Those days are little more than a memory. Its stock price has plummeted more than 88 percent since its April 2011 high. Profits for the second quarter, which ended June 30, were down 83 percent. The company warned that the third quarter looked bleaker still.
It gets worse.
Several of those poached executives, brought onboard to help increase shipments and work on acquisitions have walked away, and there is a growing chorus for the ouster of the embattled chief executive, Peter Chou, as reports filter out of Taipei about an autocratic leader who is out of touch with the industry.
There were also the arrest last week of five departing executives accused of stealing company secrets and padding expense accounts. HTC had filed a complaint against the executives, who included the vice president of product design, Thomas Chien, and the research and development director Wu Chien-hung.
“We are cleaning up inventory and at the same time rebuilding our brand,” said the company’s chief marketing officer, Ben Ho. “If we don’t, there really is no tomorrow for us. The shock came last year. This year we have tried to repent. Are we forgiven? No, the markets will punish you if you don’t repent and recover fast enough.”
Former employees say that marketing, sales and distribution problems, along with spiraling inventory costs, have killed momentum and are dragging HTC into unprofitability.
In the quick-moving mobile devices industry, a lack of momentum is tantamount to a death sentence. Just ask Motorola or BlackBerry.
HTC set up shop as a contract electronics maker in 1999. Founded by Cher Wang, daughter of the billionaire former chairman of Formosa Plastics, Wang Yung-ching, it had to worry only about its margins. The clients took care of the rest. Business was good.
In 2002, it listed on the Taiwan Stock Exchange, starting a run of profitable quarters that will most likely be snapped with the next earnings report. HTC has said that it expects an operating margin of zero or a loss of as much as 8 percent for the third quarter.
By 2006 it had grown weary of slapping other companies’ brand names onto its products and decided to go it alone. A few years later, HTC developed the first smartphone that used Google’s Android operating system.
“HTC has always made great products,” said a recently departed executive, who spoke on condition of anonymity because of the sensitivity of the situation. “There are no problems on the hardware side of the ball. It just can’t sell to save itself. It’s relied too heavily on operator subsidies, and those are drying up for the premium phone market HTC likes to play in.”
The market research firm Gartner said that HTC had shipped 24.6 million smartphones in 2010, accounting for about one in every 12 smartphones bought globally. In 2011, that share increased to 9.1 percent, with purchases surging to about 43 million units.
In Taiwan, HTC was feted in the local media as the little company that could — the former contract maker now on the big stage for its innovation. Politicians urged the public to buy patriotically. HTC was an electronics flag bearer.
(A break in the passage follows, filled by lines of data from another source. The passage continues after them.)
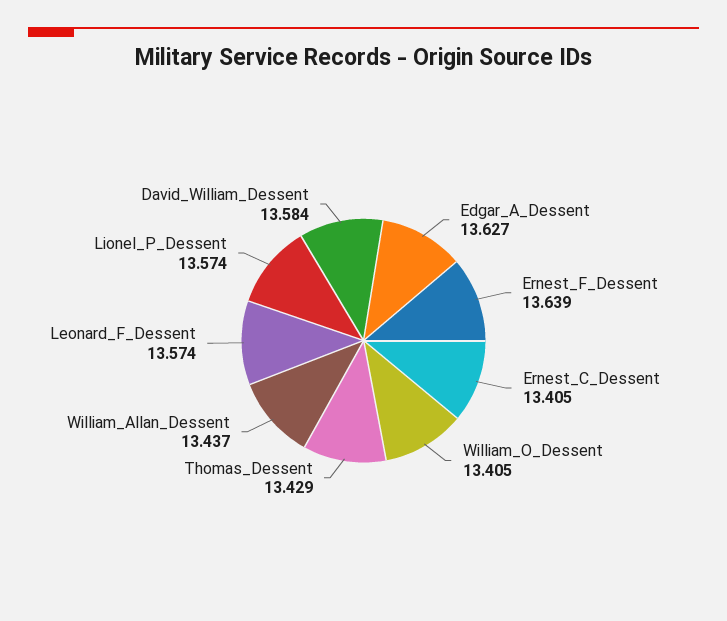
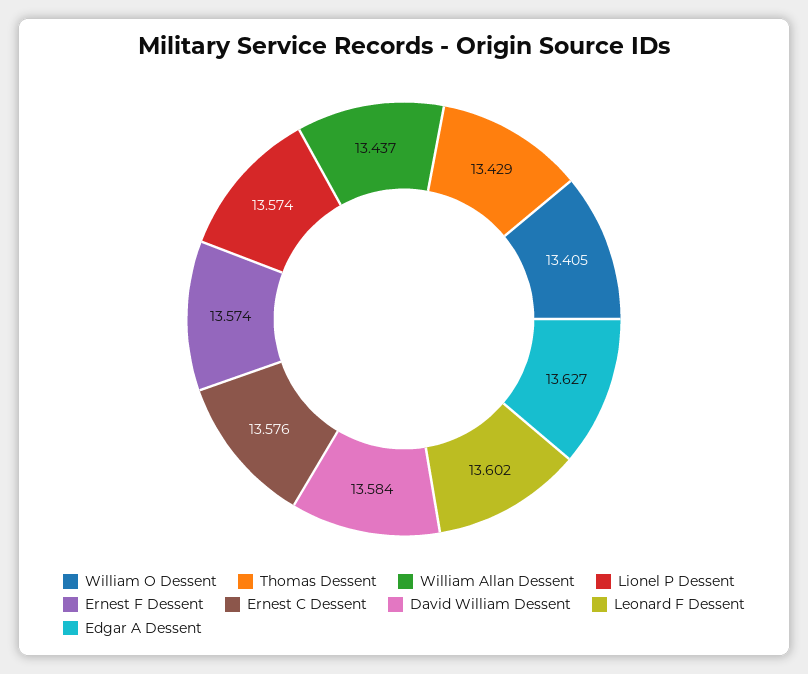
  {
    "Edgar_A_Dessent": 13.627,
-   "Ernest_F_Dessent": 13.639,
+   "Ernest_F_Dessent": 13.574,
-   "Ernest_C_Dessent": 13.405,
+   "Ernest_C_Dessent": 13.576,
    "William_O_Dessent": 13.405,
    "Thomas_Dessent": 13.429,
    "William_Allan_Dessent": 13.437,
-   "Leonard_F_Dessent": 13.574,
+   "Leonard_F_Dessent": 13.602,
    "Lionel_P_Dessent": 13.574,
    "David_William_Dessent": 13.584
  }

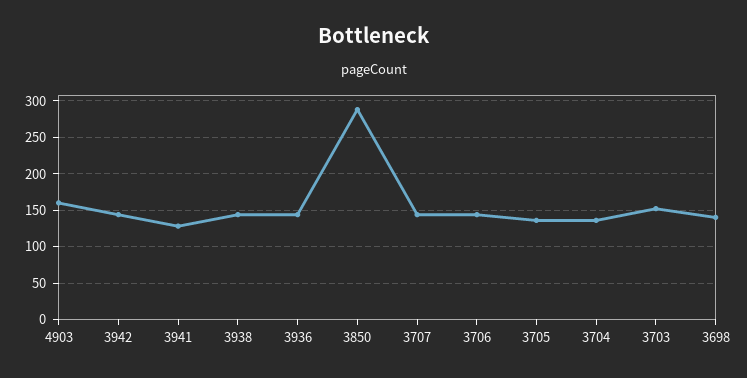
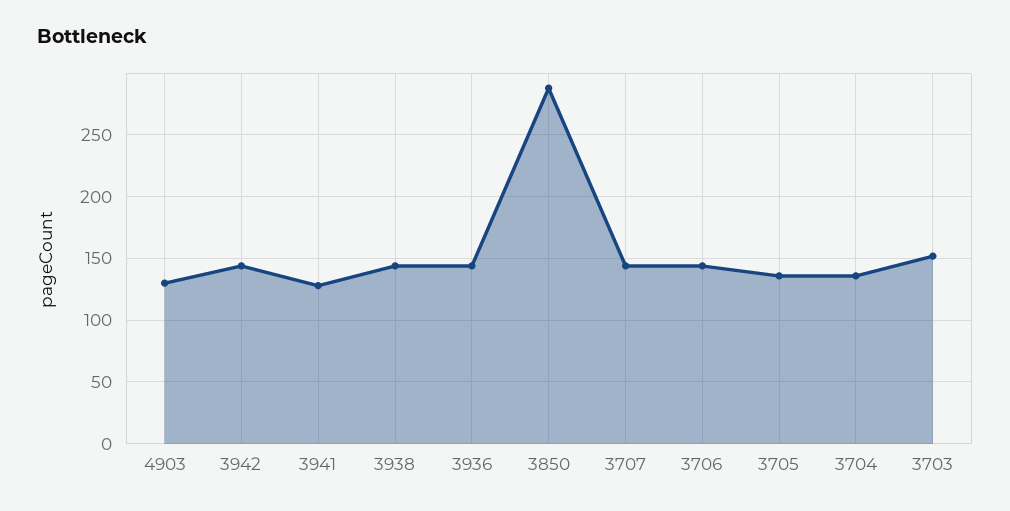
  {
-   "4903": 160,
+   "4903": 130,
    "3942": 145,
    "3941": 130,
    "3938": 145,
    "3936": 145,
    "3850": 290,
    "3707": 145,
    "3706": 145,
    "3705": 135,
    "3704": 135,
-   "3703": 150,
+   "3703": 150
-   "3698": 140
  }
The company went on an acquisitions binge, spending more than $700 million, including splashy purchases of the U.S. graphics maker S3 Graphics for $300 million and the premium headphone maker Beats Electronics for $309 million.
Beats, founded by the hip-hop producer known as Dr. Dre, viewed it as a company on the rise when it sold HTC a 51 percent stake. Investors grumbled that HTC had overspent. Beats eventually bought back half of HTC’s stake in 2012 for $5 million less than it had been paid and is looking to purchase the remaining shares.